Fargo, N.D. — A fire station is a busy place. Crew members are always checking their gear, testing their gear, or packing it on the trucks. The crews are ready to roll at a moment's notice.
Fargo-based Theatre B thought this would be a natural place to stage Anne Nelson's drama "The Guys." Actor Scott Horvik plays Nick, a firefighter who can't find the words for the eulogies of his friends.
"This is a real playwright, who sat down with a real fire chief and wrote real eulogies, and made this piece," says Horvik.

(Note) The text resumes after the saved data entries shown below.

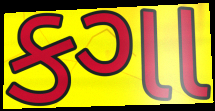
કગા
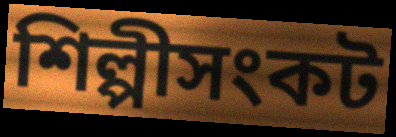
শিল্পীসংকট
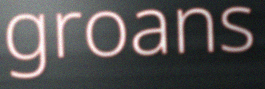
groans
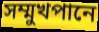
সম্মুখপানে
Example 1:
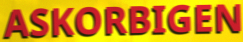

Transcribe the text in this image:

ASKORBIGEN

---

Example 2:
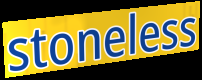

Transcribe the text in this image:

stoneless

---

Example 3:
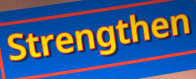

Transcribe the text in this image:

Strengthen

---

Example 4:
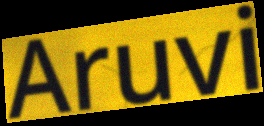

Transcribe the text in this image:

Aruvi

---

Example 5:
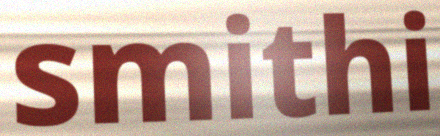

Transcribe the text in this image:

smithi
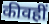
कीवहीं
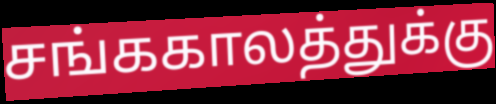
சங்ககாலத்துக்கு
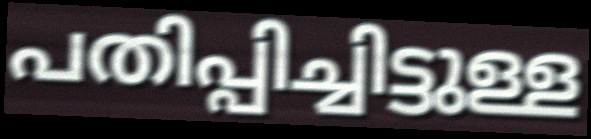
പതിപ്പിച്ചിട്ടുള്ള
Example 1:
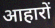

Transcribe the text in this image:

Horvik says Theatre B wanted to do "The Guys" as a way to honor and remember the people who died trying to rescue victims of the terrorist attacks. Horvik says doing the piece at a fire station is nerve-wracking.
"When I was in high school and you had to play Taps for the VFW. It's the same thing," says Horvik. "You want to make sure you do it right for the memory of the guys in the play that they talk about."

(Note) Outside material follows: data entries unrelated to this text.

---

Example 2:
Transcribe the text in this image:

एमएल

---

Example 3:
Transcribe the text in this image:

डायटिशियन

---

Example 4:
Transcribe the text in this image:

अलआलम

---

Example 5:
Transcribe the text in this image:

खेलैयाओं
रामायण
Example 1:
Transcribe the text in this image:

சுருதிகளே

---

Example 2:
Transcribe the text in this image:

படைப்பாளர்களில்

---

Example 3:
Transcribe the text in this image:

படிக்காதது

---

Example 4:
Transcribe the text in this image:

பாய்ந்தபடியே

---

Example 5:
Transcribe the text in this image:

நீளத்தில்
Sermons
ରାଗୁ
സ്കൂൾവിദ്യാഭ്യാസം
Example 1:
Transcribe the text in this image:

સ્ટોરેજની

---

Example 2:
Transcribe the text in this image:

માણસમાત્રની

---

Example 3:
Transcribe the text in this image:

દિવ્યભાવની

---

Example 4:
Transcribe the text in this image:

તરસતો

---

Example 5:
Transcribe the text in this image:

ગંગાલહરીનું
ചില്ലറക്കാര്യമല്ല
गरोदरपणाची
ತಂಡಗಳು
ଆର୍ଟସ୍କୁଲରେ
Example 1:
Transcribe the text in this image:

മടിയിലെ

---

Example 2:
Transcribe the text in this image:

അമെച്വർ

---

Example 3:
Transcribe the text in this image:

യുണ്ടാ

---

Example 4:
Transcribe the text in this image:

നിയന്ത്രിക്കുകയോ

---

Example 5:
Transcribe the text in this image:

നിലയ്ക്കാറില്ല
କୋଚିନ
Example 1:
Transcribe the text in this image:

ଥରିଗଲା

There's no stage for Theatre B's production of "The Guys." The play is performed in the space where the fire trucks are usually parked. The audience will sit on folding chairs and the actors will use just a handful of props.

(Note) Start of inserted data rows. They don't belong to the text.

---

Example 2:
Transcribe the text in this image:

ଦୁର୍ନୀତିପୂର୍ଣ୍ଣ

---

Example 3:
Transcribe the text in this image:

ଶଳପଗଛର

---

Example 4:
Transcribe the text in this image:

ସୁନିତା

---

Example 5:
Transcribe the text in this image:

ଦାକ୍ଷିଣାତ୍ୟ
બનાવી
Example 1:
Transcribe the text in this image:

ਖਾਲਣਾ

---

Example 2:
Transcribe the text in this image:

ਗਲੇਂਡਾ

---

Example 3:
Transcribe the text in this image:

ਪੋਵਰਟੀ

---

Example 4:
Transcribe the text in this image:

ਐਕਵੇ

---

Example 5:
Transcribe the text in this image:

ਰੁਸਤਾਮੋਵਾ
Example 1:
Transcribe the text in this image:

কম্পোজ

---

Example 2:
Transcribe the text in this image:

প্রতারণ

Carolyn Wintersteen plays Joan in the play, a writer who helps Nick write the eulogies. She says performing in a fire station presents special problems.
"If they get a wastebasket fire while this is going on, I think it'll be really exciting to see a whole bunch of guys coming down the pole while we pause -- and then resume as soon as they go out the door," says Wintersteen. "That's part of its charm, part of the charm of doing it in the firehouse, is the potential to be reminded of how immediately these guys respond to any kind of need."
Wintersteen and Horvik are the only actors in the production. They play Nick and Joan, the firefighter and writer struggling to put a human face on the dead crew members. Nick can't find a way to talk about people he knew, people he calls "the guys."
"I mean this hero stuff, like they were some guys in a movie!" Nick says. "Bill wasn't like that, he was just some ordinary guy, a schmo. If Bill walked into a room nobody would even notice. You can't say that in an eulogy."
"Hey, it's OK. Don't worry!" Joan responds. "We'll do this. People who are ordinary in an extraordinary situation, that's what this is about."
Officials with the Fargo fire department were skeptical when first approached about using a fire station to stage a play. Fire Chief Bruce Hoover says after reading the play, he was convinced it was a powerful way to bring perspective to the story of the firefighters of Sept. 11.
"They're simply decent people who made the ultimate sacrifice. They're not action heros, but just decent people," says Hoover.
Chief Hoover stresses if firefighters do get a call during the production of the play, it will not hinder the department's response time. Theatre B opens its second season with Anne Nelson's "The Guys," Sept. 9, at the downtown fire station in Fargo. There's a show on Sept. 10, and two shows on Saturday, Sept. 11.